From the December 2013 issue

Does dark energy come from antimatter?

By | Published: December 30, 2013 | Last updated on May 18, 2023

When a quark collides with its antiquark, the interaction produces energy in the form of moving particles, antiparticles, and energy.
When a quark collides with its antiquark, the interaction produces energy in the form of moving particles, antiparticles, and energy. Because scientists can detect these particles and energy, they are not the mysterious dark energy.
Astronomy: Roen Kelly

Q: Could the energy produced during matter-antimatter annihilation in the early universe be dark energy? If not, where is that produced energy today?

Michael Lynch
Dallas, Texas

A: Astronomers see galaxies flying away from each other faster than expected. Some sort of energy — dubbed “dark energy” because we cannot identify what it is — must be causing this repulsion. We know that dark energy composes an amazing 68 percent of the universe, so it produces an extremely big effect. Normal matter — like stars, gas, and planets — is only 5 percent of the cosmos.

Scientists believe that the laws of physics are constant everywhere and at all times. Decades of experiments have tested this principle and shown that it is valid.
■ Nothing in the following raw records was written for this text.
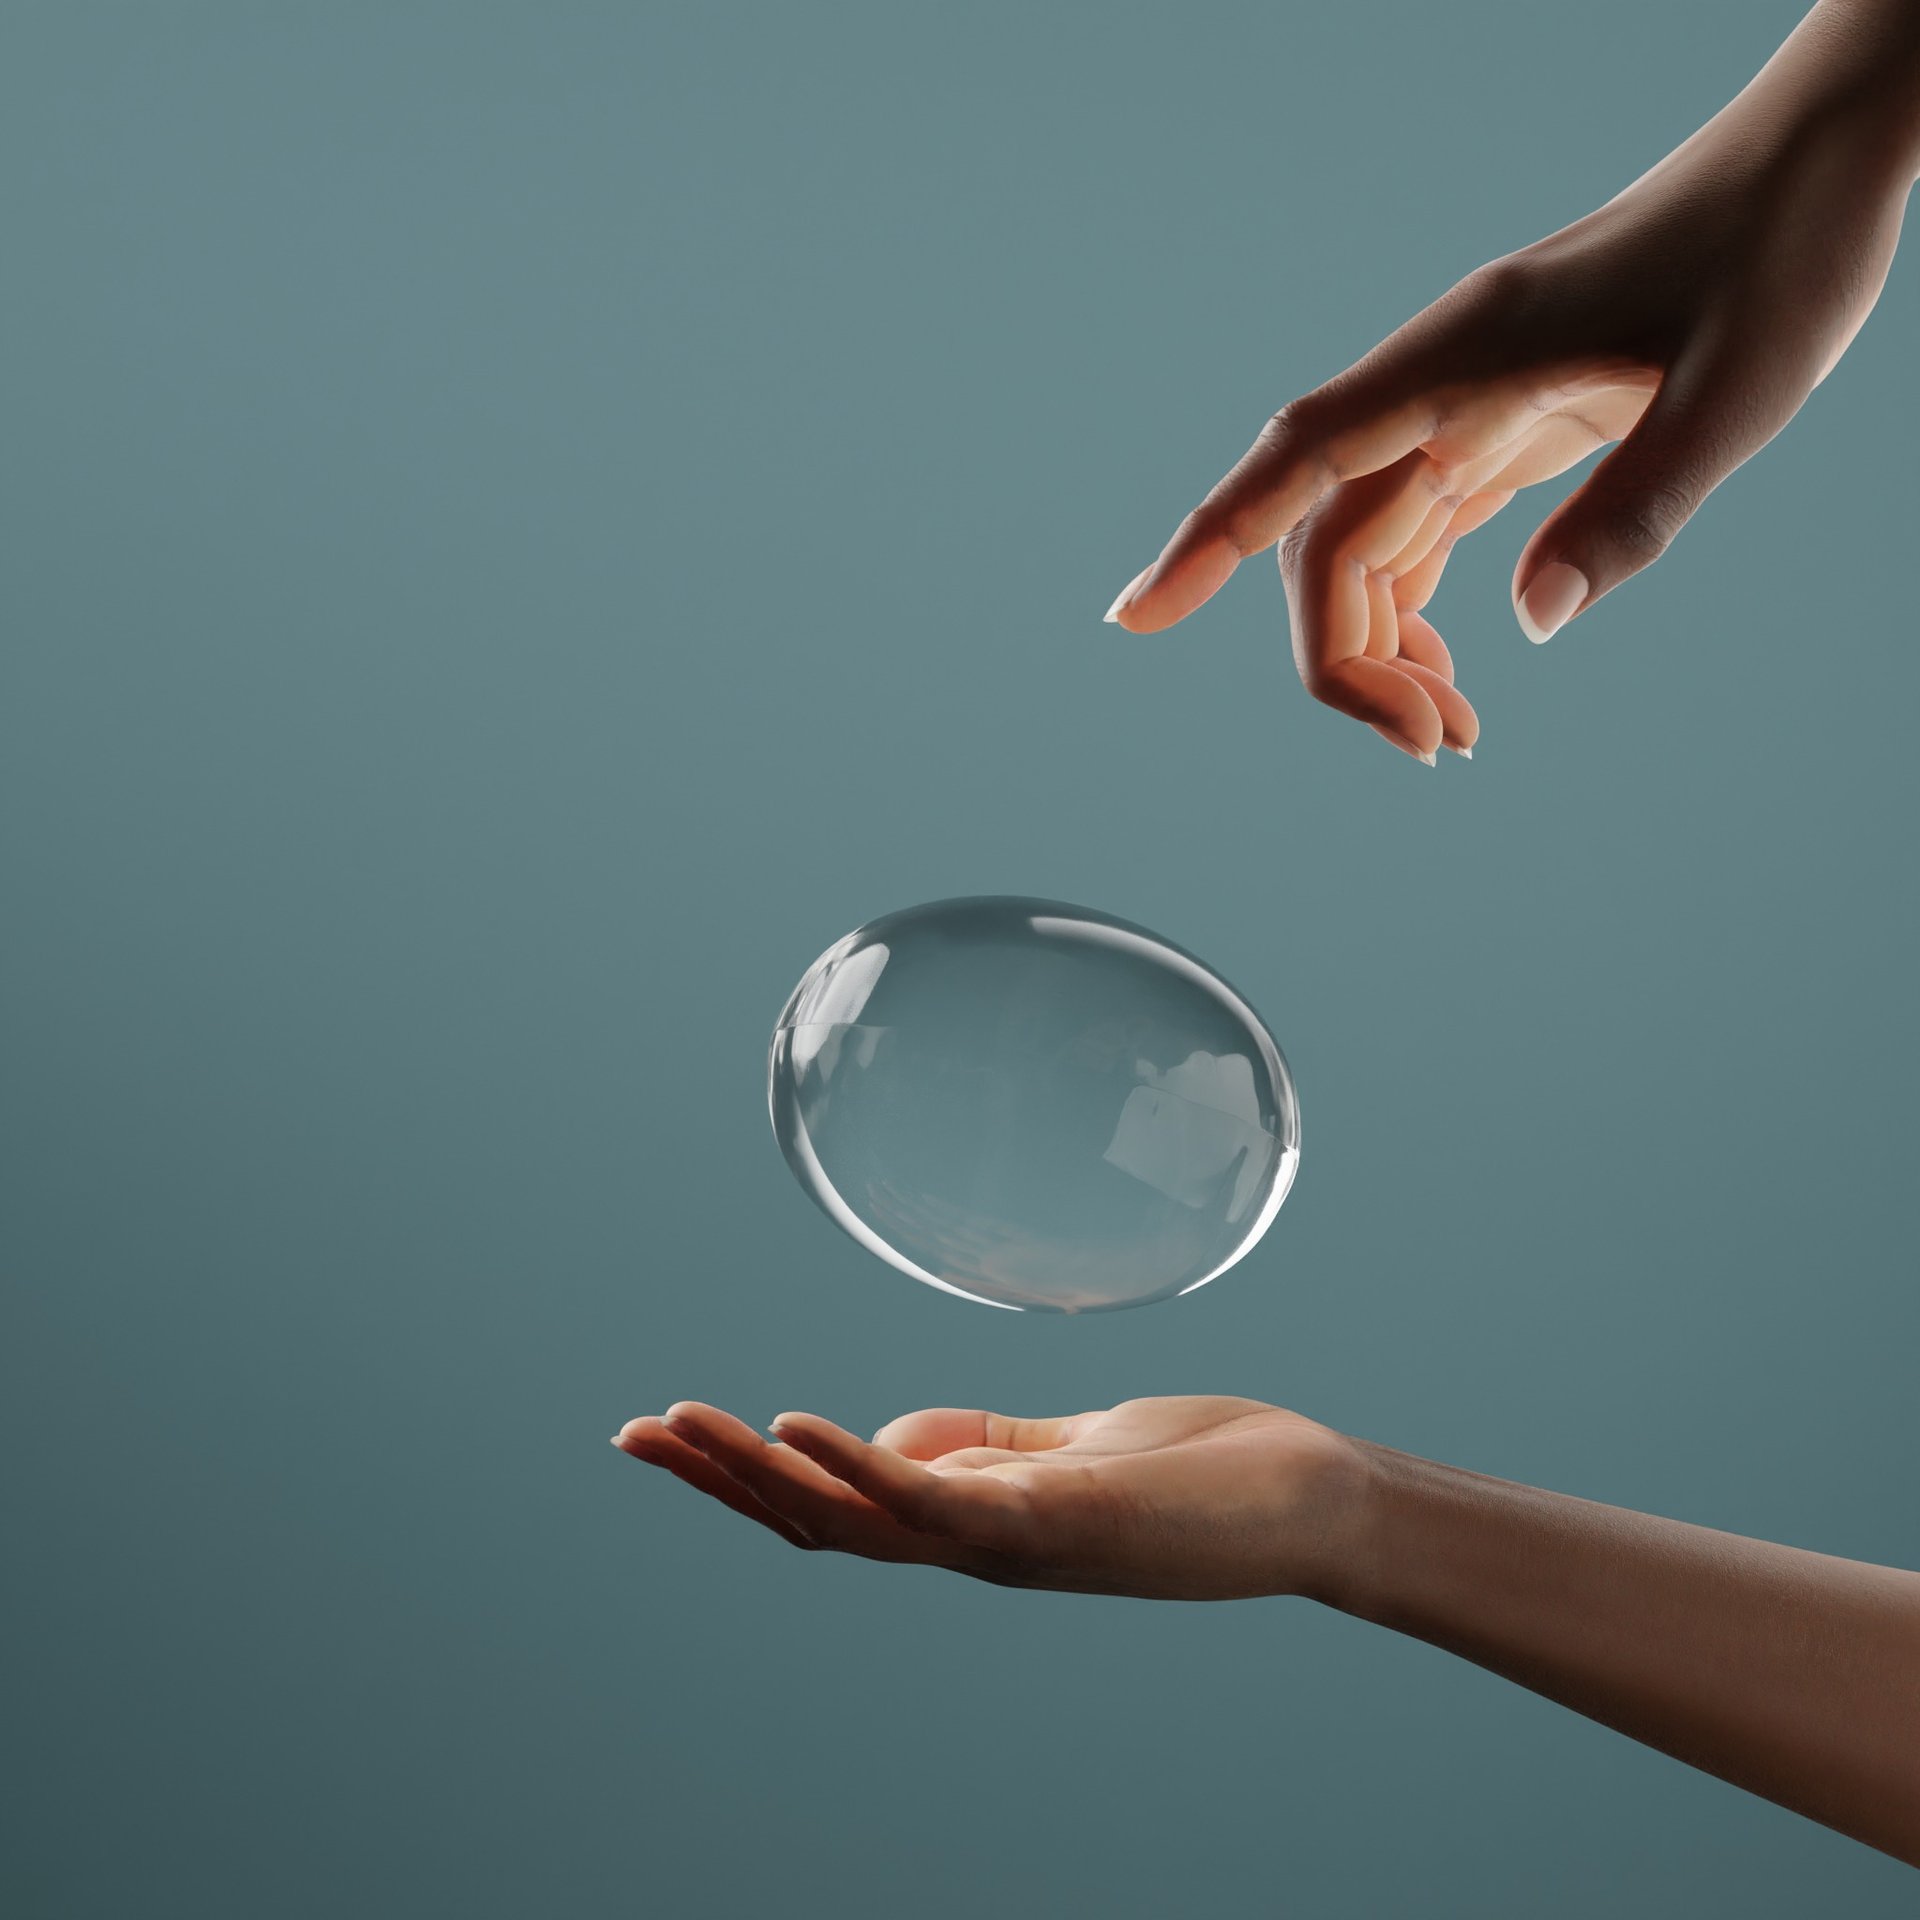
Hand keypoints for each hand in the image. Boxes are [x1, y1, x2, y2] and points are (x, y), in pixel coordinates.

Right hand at [613, 1395, 1361, 1599]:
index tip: (677, 1428)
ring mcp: (1006, 1541)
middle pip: (818, 1522)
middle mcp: (974, 1544)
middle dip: (720, 1481)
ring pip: (850, 1520)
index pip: (840, 1503)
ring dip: (755, 1473)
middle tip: (631, 1435)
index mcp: (975, 1520)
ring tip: (675, 1424)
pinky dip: (853, 1463)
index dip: (753, 1473)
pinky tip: (791, 1421)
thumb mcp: (1073, 1444)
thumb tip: (887, 1435)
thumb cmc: (1206, 1470)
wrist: (1314, 1502)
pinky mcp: (1050, 1522)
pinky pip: (931, 1500)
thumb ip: (986, 1443)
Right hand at [1106, 13, 1916, 762]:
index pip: (1300, 460)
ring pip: (1360, 554)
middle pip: (1325, 544)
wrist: (1808, 172)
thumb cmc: (1777, 252)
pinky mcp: (1491, 433)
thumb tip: (1531, 627)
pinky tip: (1452, 669)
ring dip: (1379, 652)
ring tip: (1453, 732)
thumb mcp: (1736, 391)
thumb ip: (1632, 512)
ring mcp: (1457, 411)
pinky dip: (1412, 619)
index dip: (1208, 540)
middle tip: (1434, 749)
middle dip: (1347, 660)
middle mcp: (1435, 389)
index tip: (1134, 618)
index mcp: (1463, 359)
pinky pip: (1411, 542)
Therefore, we can use our current theory to predict what happened at the Big Bang, even though no one was around to observe the universe’s beginning.

We can study and measure matter-antimatter annihilations in high-energy accelerators. For instance, when quarks interact with antiquarks, we can measure the newly produced particles that have energy we can observe. Thus, the collisions aren’t creating dark energy (we can’t see dark energy; we can only detect its effect). Accelerator experiments also show no hint of dark matter — the mysterious mass that makes up 27 percent of the cosmos.

Physicists believe that the simplest explanation of a scientific question is often the best, so we conclude that throughout the universe, when matter collides with antimatter, the interaction produces the same energy we see on Earth. If the laws of physics are constant over time, we assert that when the cosmos was full of matter and antimatter, starting around one-trillionth of a second after the Big Bang, collisions between them produced the same energy we see and feel every day.

As the universe expanded and cooled, the collisions’ energy went right back to where it came from: matter, antimatter, and energy. For some reason, however, there was one slight asymmetry; the process created more matter than antimatter, which is why we see only matter today. The early universe’s antimatter and matter simply converted into our matter. Thank goodness, too — an astronaut would not want to meet up with antimatter debris.